Obviously a hybrid of the words phone and tablet, a phablet finally has a hard definition. Online data analysis firm ABI Research defines a phablet device as a smartphone with a fast processor which delivers between a 4.6 and 5.5 inch touchscreen display. They also predict sales of 208 million such phablets annually by 2015. Obviously, with that definition in mind, the Samsung Galaxy Note would not be the first smartphone to deserve the phablet branding. But with a display at the high end of the defining characteristics of the term, while still being delivered in a chassis which is small enough to hold in one hand and manipulate with the other, the Samsung Galaxy Note 4G has become the poster child of the new phablet device category.

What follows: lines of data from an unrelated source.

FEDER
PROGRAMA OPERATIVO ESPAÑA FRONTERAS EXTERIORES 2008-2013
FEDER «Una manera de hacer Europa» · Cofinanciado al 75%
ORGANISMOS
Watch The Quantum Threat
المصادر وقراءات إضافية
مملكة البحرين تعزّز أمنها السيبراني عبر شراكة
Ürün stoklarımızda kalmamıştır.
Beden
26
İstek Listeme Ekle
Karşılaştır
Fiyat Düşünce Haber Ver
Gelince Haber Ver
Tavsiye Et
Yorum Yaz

You may recall that years ago the smaller a handset could be, the more stylish and popular it was. But that was back before pixel densities and display resolutions absolutely exploded, offering the sharpest and most realistic displays ever seen on smartphones. Then along came super-fast dual core processors that allowed multitasking and streaming downloads, and huge improvements in graphics processors and audio chips, and the need for a larger screen became very evident.

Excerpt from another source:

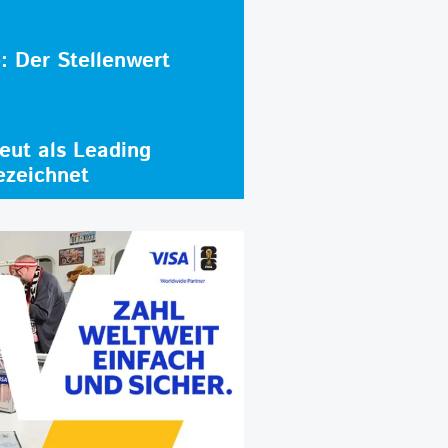
e: Der Stellenwert
ut als Leading
ezeichnet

And the Samsung Galaxy Note surely delivers on all the above counts. A Qualcomm MSM8660 Snapdragon microchip package is on board that includes a dual core 1.5 GHz Scorpion central processor, and a separate Adreno 220 chip handles all the graphics processing. A 5.3 inch Super AMOLED capacitive touchscreen provides visuals in over 16 million different colors and at 285 pixels per inch. That gives the display an overall resolution of 800 x 1,280 pixels, ranking it at the upper end of the 4G smartphone marketplace. Corning’s Gorilla Glass offers scratch resistance.

A rear facing 8.0 megapixel camcorder records video in stereo sound and at 1,080P HD resolution, and Near Field Communications (NFC) support allows for wireless data transfer with other NFC devices, as well as wireless retail payment options at NFC enabled retail outlets. A 2.0 megapixel chat cam is around front, and provides portrait snapshot options, as well as video call functionality.  You can buy the Samsung Galaxy Note starting at $199 at select online retailers.